コメディ・ライト小説 ※倉庫ログ
- Re: *叶恋華* +実話+ 94話更新! ( No.399 )
- 日時: 2011/04/05 22:08
- 名前: 絵磨 ◆VRtMSlYWsU (ID: DvB6/ADf)
- 参照: 本気出しちゃおうぜ!!!!
第九十五話『Situation』
好きだから、
考えてしまう訳で。
「俺昨日さぁ、ヒロ子とデートしたさ」
授業中、いつものように騒がしい龍がそう言った。
ひ、ひろこ……?
え、龍って恋人いるの!?
そう思ったのは私だけではないようで。
「え、龍付き合ってる人いるの?」
壱は目を丸くしてそう言った。
私も気になる、その「ヒロ子」って女の子。
この前まで「好きな人はいない」と宣言していた龍だが——。
ちゃっかりいるじゃないか、羨ましいぜ!!
「あぁ、まぁねー」
「まじで? ヒロ子って誰?」
「ふふふん」
同中? ……あれ、同中にヒロ子って人いたっけ。他中か?
そう呟く壱の前で、龍は笑みを浮かべている。
壱は身を乗り出し、龍に体を近づけた。
一応授業中だけど、ここは後ろの席なので先生の目には届いていない……みたいだ。
龍は自身たっぷりな口調で、こういった。
「まず名前はぁ、秋野ヒロ子」
「……は?」
壱は拍子抜けた声を出した。
秋野ヒロ子って——……。
「ヒロじゃん」
「はぁー? ヒロじゃないしぃ、ヒロ子だしぃ〜。
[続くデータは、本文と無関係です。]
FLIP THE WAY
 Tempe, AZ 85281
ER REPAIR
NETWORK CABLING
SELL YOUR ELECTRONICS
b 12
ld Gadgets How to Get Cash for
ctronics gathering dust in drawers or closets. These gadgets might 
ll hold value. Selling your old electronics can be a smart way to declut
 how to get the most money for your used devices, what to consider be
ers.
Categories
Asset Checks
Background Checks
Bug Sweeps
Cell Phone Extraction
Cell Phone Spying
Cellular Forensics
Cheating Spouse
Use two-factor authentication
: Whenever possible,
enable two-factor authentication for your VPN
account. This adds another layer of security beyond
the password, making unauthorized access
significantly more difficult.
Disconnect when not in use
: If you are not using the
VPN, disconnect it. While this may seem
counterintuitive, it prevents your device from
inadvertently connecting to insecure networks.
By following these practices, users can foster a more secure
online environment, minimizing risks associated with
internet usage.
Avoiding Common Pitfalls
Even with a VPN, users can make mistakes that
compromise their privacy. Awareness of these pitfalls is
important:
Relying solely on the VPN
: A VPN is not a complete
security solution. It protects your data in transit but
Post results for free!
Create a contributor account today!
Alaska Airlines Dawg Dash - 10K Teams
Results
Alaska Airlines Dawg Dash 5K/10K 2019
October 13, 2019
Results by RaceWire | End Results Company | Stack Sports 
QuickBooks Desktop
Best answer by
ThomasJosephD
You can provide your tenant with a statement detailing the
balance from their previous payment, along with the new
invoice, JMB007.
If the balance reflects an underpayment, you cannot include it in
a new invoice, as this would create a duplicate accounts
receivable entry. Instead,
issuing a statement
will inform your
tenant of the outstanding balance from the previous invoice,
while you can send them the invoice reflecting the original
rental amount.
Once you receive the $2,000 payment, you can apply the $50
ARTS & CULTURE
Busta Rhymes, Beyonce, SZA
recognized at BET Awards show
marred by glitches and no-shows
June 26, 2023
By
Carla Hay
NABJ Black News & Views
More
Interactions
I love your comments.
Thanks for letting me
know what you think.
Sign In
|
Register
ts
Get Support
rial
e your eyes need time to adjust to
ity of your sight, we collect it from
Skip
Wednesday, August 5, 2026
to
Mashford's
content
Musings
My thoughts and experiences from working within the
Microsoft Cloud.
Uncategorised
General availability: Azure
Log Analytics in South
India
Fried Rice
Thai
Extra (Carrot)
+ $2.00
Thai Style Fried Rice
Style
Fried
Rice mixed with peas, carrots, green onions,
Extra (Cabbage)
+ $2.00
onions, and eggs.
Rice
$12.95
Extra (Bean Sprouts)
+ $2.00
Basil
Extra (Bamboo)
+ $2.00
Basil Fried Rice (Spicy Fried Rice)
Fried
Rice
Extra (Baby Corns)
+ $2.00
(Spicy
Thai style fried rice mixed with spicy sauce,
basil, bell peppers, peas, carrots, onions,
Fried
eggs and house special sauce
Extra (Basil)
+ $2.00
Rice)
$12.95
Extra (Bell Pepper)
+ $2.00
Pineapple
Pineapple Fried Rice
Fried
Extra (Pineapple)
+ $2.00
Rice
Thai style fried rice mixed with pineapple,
ねっ、ヒロ子?」
「……」
呆れた様に笑う壱。
やや高い声を出して笑いをとる龍。
そして無言で苦笑いをするヒロ子……じゃなくて、ヒロ。
「俺のノロケ聞いてよぉ、壱ー」
「……はぁ?」
「お願い、聞いてー」
「……わかったよ、何? 龍とヒロ子どこまでいったの?」
壱は笑みを浮かべながら、そう聞く。
すると龍はくねくねしながら考え始め、似合わない甘えた声を出してこう言った。
「手つないでぇ、キスしたさぁ〜」
「……男同士で?」
「はー? ヒロ子女だって言ってるべや殴るぞ」
「なんで突然キレだした」
「俺のヒロ子に手を出すな」
「いや、出してない出してない」
龍と壱は、そんなやり取りをしていた。
……この二人、お笑い出したらいけると思う。
龍がボケで、壱がツッコミ? いや、でもたまに立場逆転するよね……。
そんな事を頭で考えていると、
「龍、本当に彼女出来たかと思った」
ある程度やり取りを終えた後、壱がこう言った。
まさかヒロ子=ヒロなんてね……。
ヒロ本人は苦笑いだし。
「——……ねぇ、壱ってさぁ、付き合ってんの?」
「え?」
すると龍が、突然そう言い出した。
壱は再び目を丸くして、
「誰と?」
と聞き返す。
龍は小さく笑みを浮かべ、少しだけ声のボリュームを上げて言った。
「……誰かさんと」
「……」
その答えに、壱は黙ってしまった。
誰かさんって、誰だ。
「……付き合ってないよ」
少し黙った後、壱はそういった。
この発言からして壱って今、彼女居ない……感じだよね。
嘘をついてなければだけど。
でも壱ってモテるよね……。
前由良が言ってた『他中の子三人に告白された』っていう話もあるし、きっとそれ以外にも告白されているだろう。
その告白を全部振ってるっていうのも、凄い話だよね。
ただ恋愛に興味がないだけなのか、それとも——……?
早く想いを伝えなきゃ、他の子にとられる。
そういう可能性だってあるかも知れないけど——。
今の私が告白しても、撃沈するだけだよね。
壱の彼女になれたら、毎日楽しいだろうなぁ……。
毎日学校に行くのが楽しくなって。
他愛のない普通の会話して。
メールや電話したりして。
色んなところにデートして、プリクラ撮って——。
……想像したら、やばい。
「……っ」
こんな事を想像しちゃうのは、好きだからな訳で。
君と付き合いたい、訳であって——。
改めて、頑張りたいって思った。